Prasetyo optimistis bahwa target IPO di Bursa Efek Indonesia justru akan mendorong PAM Jaya untuk bekerja lebih keras dan memberikan pelayanan terbaik kepada masyarakat. Pasalnya, untuk dapat menawarkan saham kepada investor, perseroan harus terlebih dahulu membangun kepercayaan publik. Data terkini menunjukkan, cakupan jaringan pemipaan air bersih PAM Jaya di Jakarta baru mencapai 73%. Sementara itu, direksi PAM Jaya dituntut untuk mengejar target cakupan hingga di atas 80% sebagai salah satu prasyarat utama sebelum go public.

“Cakupan PAM Jaya sekarang 73% di seluruh wilayah Jakarta.
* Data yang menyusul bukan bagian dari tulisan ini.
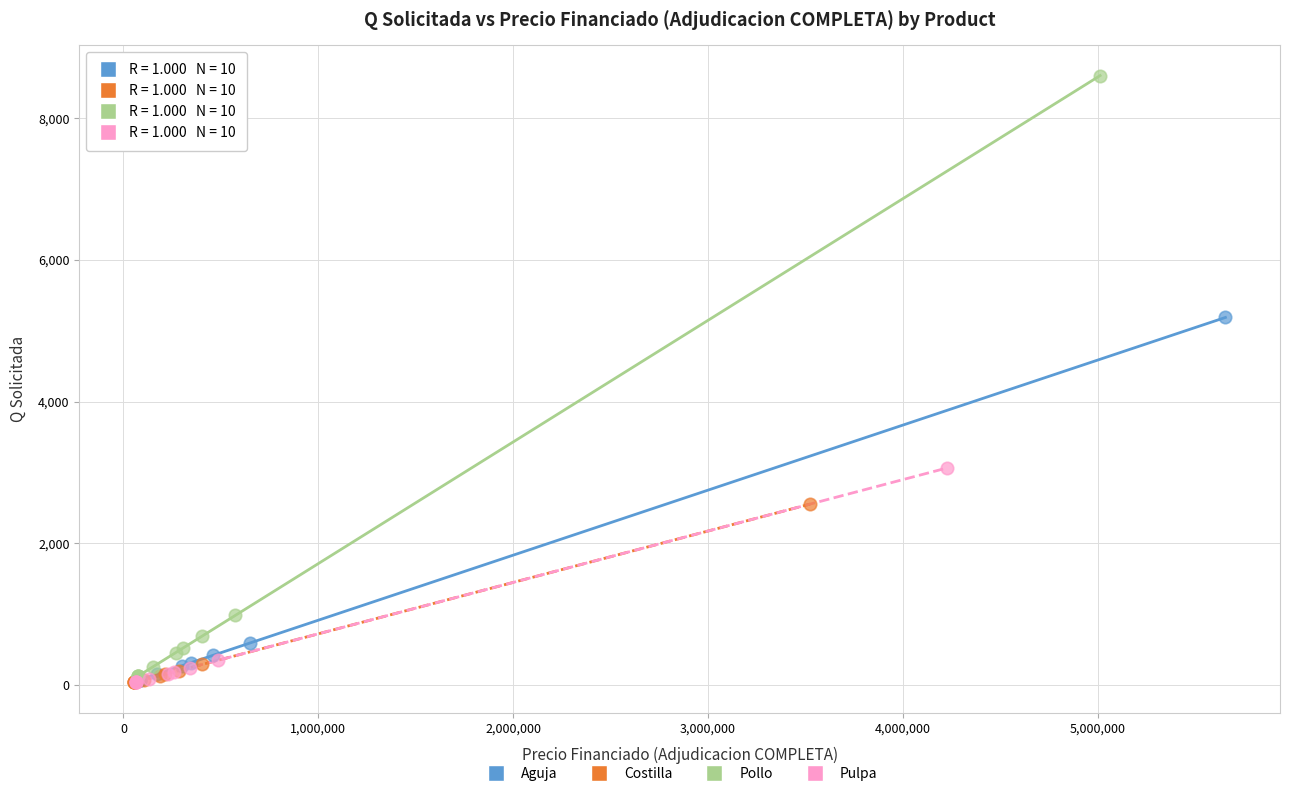

Which series reaches the maximum Y coordinate?

Pollo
Kalau mau IPO, targetnya harus di atas 80%. Sisa itu harus kami kejar, jadi IPO itu bukan tanpa syarat,” jelas Prasetyo. Ia menegaskan bahwa direksi harus menunjukkan kinerja terbaiknya kepada masyarakat terlebih dahulu. “Masyarakat bisa menilai kinerja PAM Jaya. Pokoknya, cakupan jaringan pemipaan harus mencapai 83% kalau PAM Jaya mau IPO. Kami akan kerja keras mengejar itu,” tambahnya.

Oleh karena itu, Prasetyo mengajak seluruh pihak, termasuk fraksi PSI Jakarta, untuk mendukung penuh visi Gubernur Jakarta Pramono Anung dan jajaran direksi PAM Jaya dalam meningkatkan layanan publik. Salah satu strategi kunci adalah mengubah status PAM Jaya menjadi perusahaan publik yang lebih profesional, berorientasi kinerja, dan mampu menyajikan pelayanan prima kepada masyarakat.
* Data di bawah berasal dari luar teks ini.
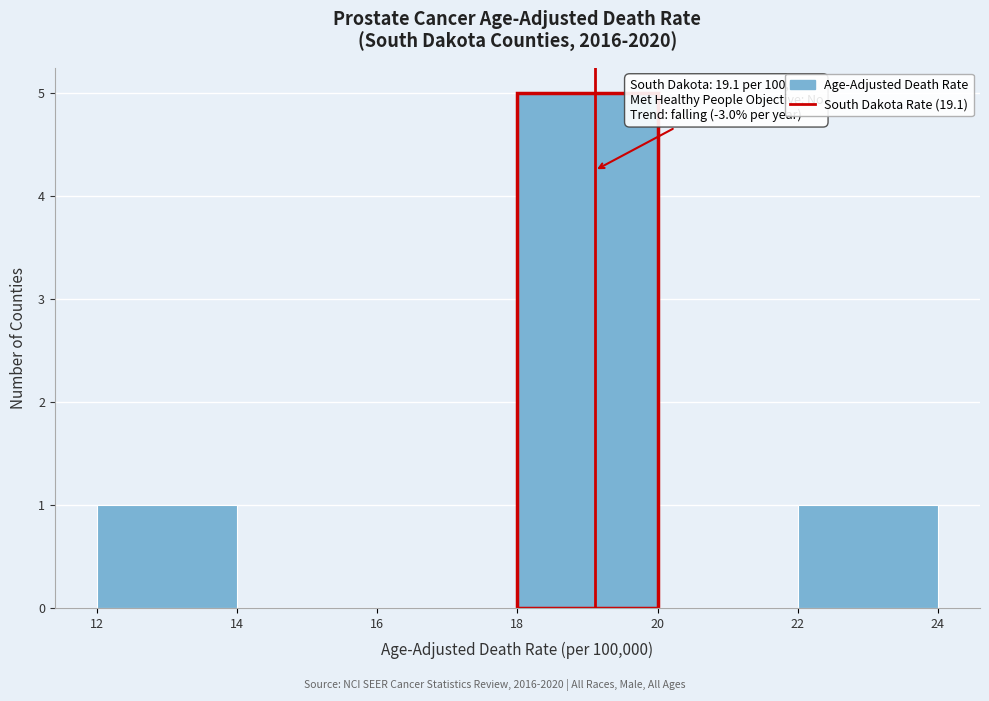

Which range on the x-axis has the tallest bar?

18 to 20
“Jadi begini, jangan dipikir dengan IPO lantas pelayanan PAM Jaya jadi buruk. Justru sebaliknya, jika PAM Jaya go public, yang mengawasi bukan hanya Pemerintah Provinsi Jakarta, tapi seluruh masyarakat hingga investor. Ini tentu akan menciptakan iklim kerja yang sangat positif bagi perseroan,” papar Prasetyo.

Sebelumnya, Gubernur Jakarta Pramono Anung Wibowo memang telah menyampaikan pesan kepada jajaran direksi dan komisaris Badan Usaha Milik Daerah (BUMD) agar bekerja secara profesional, sehingga perusahaan milik Pemprov Jakarta tersebut mampu go public atau IPO. Gubernur Pramono Anung menargetkan dua BUMD Jakarta yang akan melantai di Bursa Efek Indonesia dalam waktu dekat, yaitu Bank Jakarta dan PAM Jaya. “Saya yakin, melihat respons publiknya, dua BUMD ini bisa kita lakukan IPO, kemudian disusul BUMD lainnya. Saya juga mengapresiasi gagasan dan ide di lapangan untuk pengembangan BUMD menjadi lebih baik lagi,” kata Gubernur Pramono Anung pada Rabu (6/8).
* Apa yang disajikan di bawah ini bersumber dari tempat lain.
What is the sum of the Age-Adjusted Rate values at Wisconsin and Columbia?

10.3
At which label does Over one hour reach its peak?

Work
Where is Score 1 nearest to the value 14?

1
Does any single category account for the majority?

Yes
Namun, Anggota Dewan Perwakilan Rakyat Daerah (DPRD) Jakarta dari Fraksi PSI, Francine Widjojo, tetap menolak usulan perubahan badan hukum PAM Jaya untuk dimasukkan dalam revisi Program Pembentukan Peraturan Daerah (Propemperda) Tahun 2025. Menurut Francine, Ranperda tentang perubahan badan hukum PAM Jaya itu bukan inisiatif dari komisi maupun fraksi di DPRD Jakarta, melainkan mendapat prioritas hanya karena usulan dari Gubernur Pramono Anung. Francine berpendapat bahwa PAM Jaya seharusnya tetap berstatus sebagai Perumda yang berorientasi pada pelayanan publik, mengurus hajat hidup masyarakat terkait air bersih. Ia khawatir, jika go public dan menjadi perseroan daerah (Perseroda), PAM Jaya akan lebih fokus pada kegiatan bisnis yang kompetitif dan mencari keuntungan semata.